When are candidates going to realize that the Internets is going to make or break them in elections? In the past week, there have been two prime examples of what happens when one candidate gets it and the other doesn’t.
Now more than just a series of tubes, campaigns, and their candidates, are now YouTubed. (There. I just made it into a verb.) Every little foible and folly, once relegated to “Daily Show” segments, can now be parsed, watched over and over on the web, creating public-relations nightmares. Just look at what happened a few days ago when Virginia senator George Allen called a volunteer working for his opponent a “macaca,” a derogatory term. The volunteer, of course, was videotaping Allen’s speech, and found its way onto the Internet. (Haven’t seen it? Here you go.) Much hand-wringing by Allen soon followed.

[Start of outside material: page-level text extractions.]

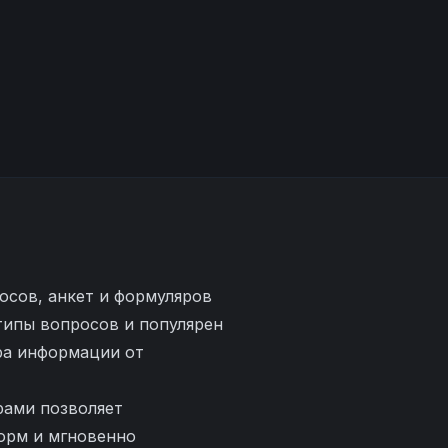
осов, анкет и формуляров
типы вопросов и популярен
ра информации от
рами позволяет
форм и мгновенно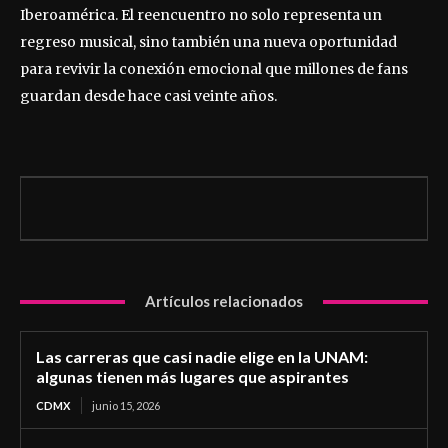
Iberoamérica. El reencuentro no solo representa un
regreso musical, sino también una nueva oportunidad
para revivir la conexión emocional que millones de fans
guardan desde hace casi veinte años.
Artículos relacionados
Las carreras que casi nadie elige en la UNAM:
algunas tienen más lugares que aspirantes
CDMX
junio 15, 2026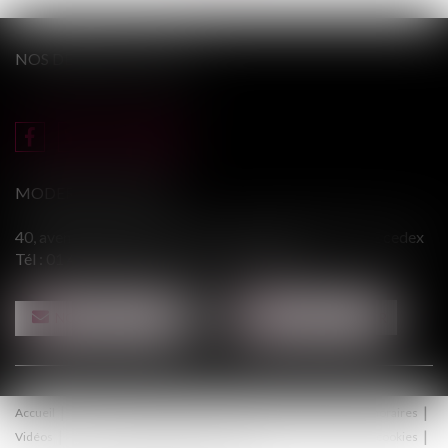
NOS DERNIERS TWEETS
MODERE & ASSOCIÉS
40, avenue du Général Leclerc - 94146 ALFORTVILLE cedex
Tél :
01 43 75 31 55
- Fax : 01 43 75 76 30
NOUS CONTACTER
NOUS LOCALISER
Accueil
Le cabinet
Équipe
Procédure
Médiation
Honoraires
Vidéos
Contact
Politique de confidentialité
Politique de cookies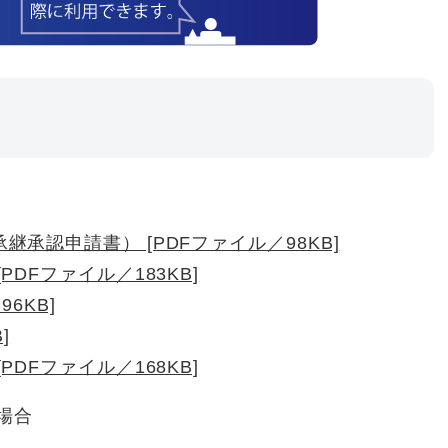
承認申請書） [PDFファイル／98KB]
DFファイル／183KB]
6KB]
]
DFファイル／168KB]
場合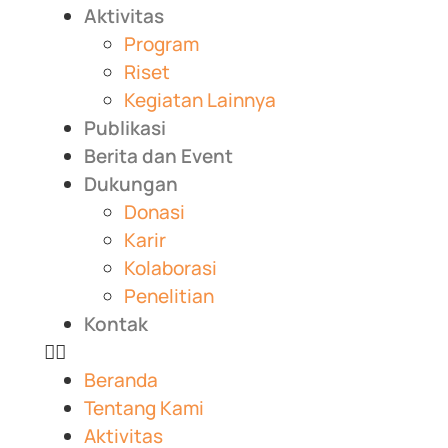
Aktivitas
Program
Riset
Kegiatan Lainnya
Publikasi
Berita dan Event
Dukungan
Donasi
Karir
Kolaborasi
Penelitian
Kontak
Beranda
Tentang Kami
Aktivitas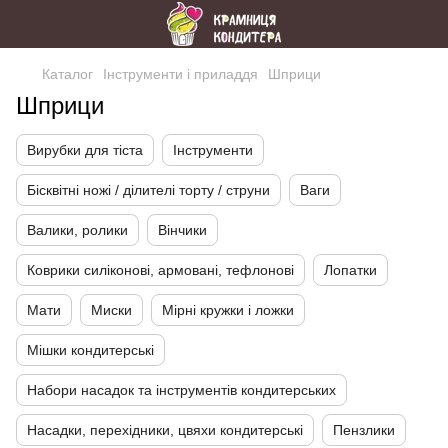
Каталог
Інструменти і приладдя
Шприци
Шприци
Вирубки для тіста
Інструменти
Бісквітні ножі / ділителі торту / струни
Ваги
Валики, ролики
Вінчики
Коврики силіконові, армовані, тефлонові
Лопатки
Мати
Миски
Мірні кружки і ложки
Мішки кондитерські
Набори насадок та інструментів кондитерських
Насадки, перехідники, цвяхи кондитерські
Пензлики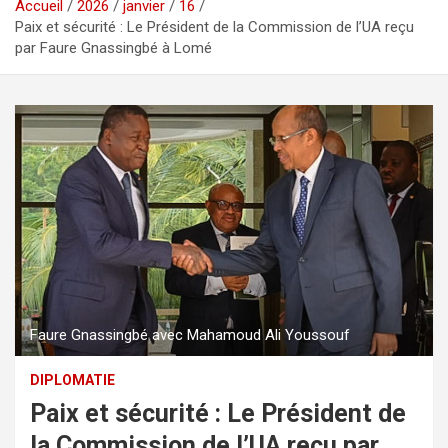
Accueil
2026
janvier
16
Paix et sécurité : Le Président de la Commission de l’UA reçu
par Faure Gnassingbé à Lomé
Faure Gnassingbé avec Mahamoud Ali Youssouf
DIPLOMATIE
Paix et sécurité : Le Président de
la Commission de l’UA reçu par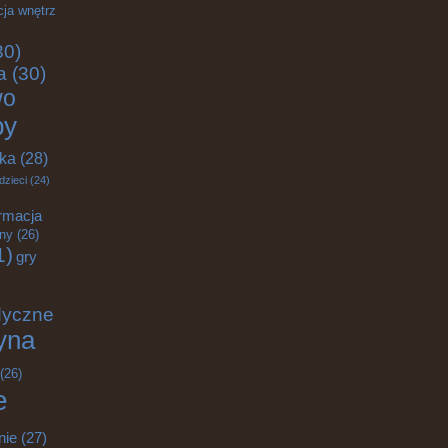
cja wnętrz
30)
a
(30)
wo
by
yka
(28)
dzieci
(24)
rmacja
zny
(26)
1)
gry
dyczne
yna
(26)
e
nie
(27)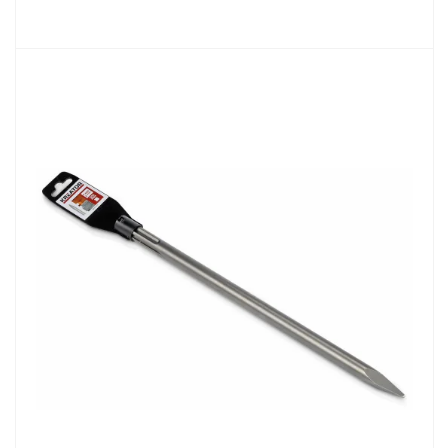
PRODUKTY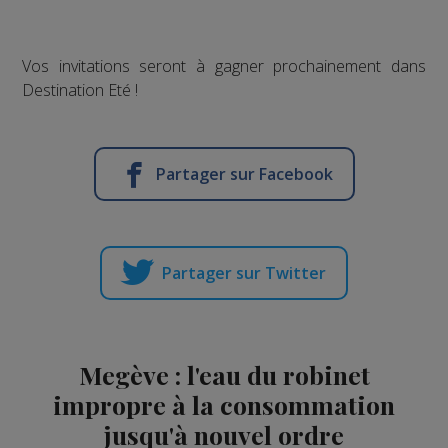
Vos invitations seront à gagner prochainement dans
Destination Eté !
Partager sur Facebook
Partager sur Twitter
Megève : l'eau du robinet
impropre à la consommation
jusqu'à nouvel ordre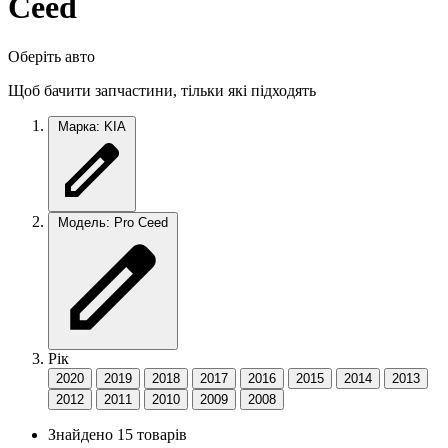
Ceed
Оберіть авто
Щоб бачити запчастини, тільки які підходять
Марка: KIA
Модель: Pro Ceed
Рік
2020
2019
2018
2017
2016
2015
2014
2013
2012
2011
2010
2009
2008
Знайдено 15 товарів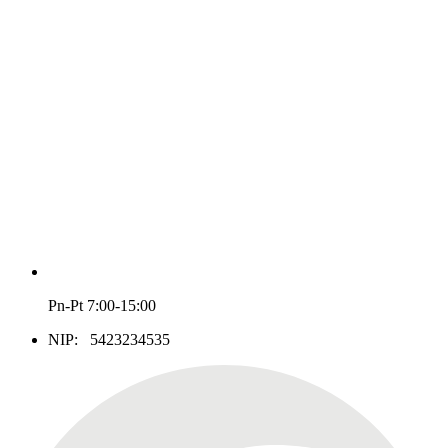
Pn-Pt 7:00-15:00
NIP: 5423234535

In Joe Lieberman’s case, it wasn’t one video that lost him the Connecticut primary to challenger Ned Lamont. It was a series of them, all filmed by Lamont supporters and thrown up on YouTube. (Here are Slate’s top five.) As Clay Shirky said during an interview with On The Media, “this may be one of the last elections we see where there is clearly a net-savvy candidate going head to head with a non-net-savvy incumbent.”
Now we have, essentially, constituent-created content. People who videotape their cat flushing a toilet are now filming candidates doing the same to their campaigns. Now the trick will be for the net-savvy candidates to figure out how to harness all this unbridled creativity and work it into the well-oiled, on-message campaign strategy.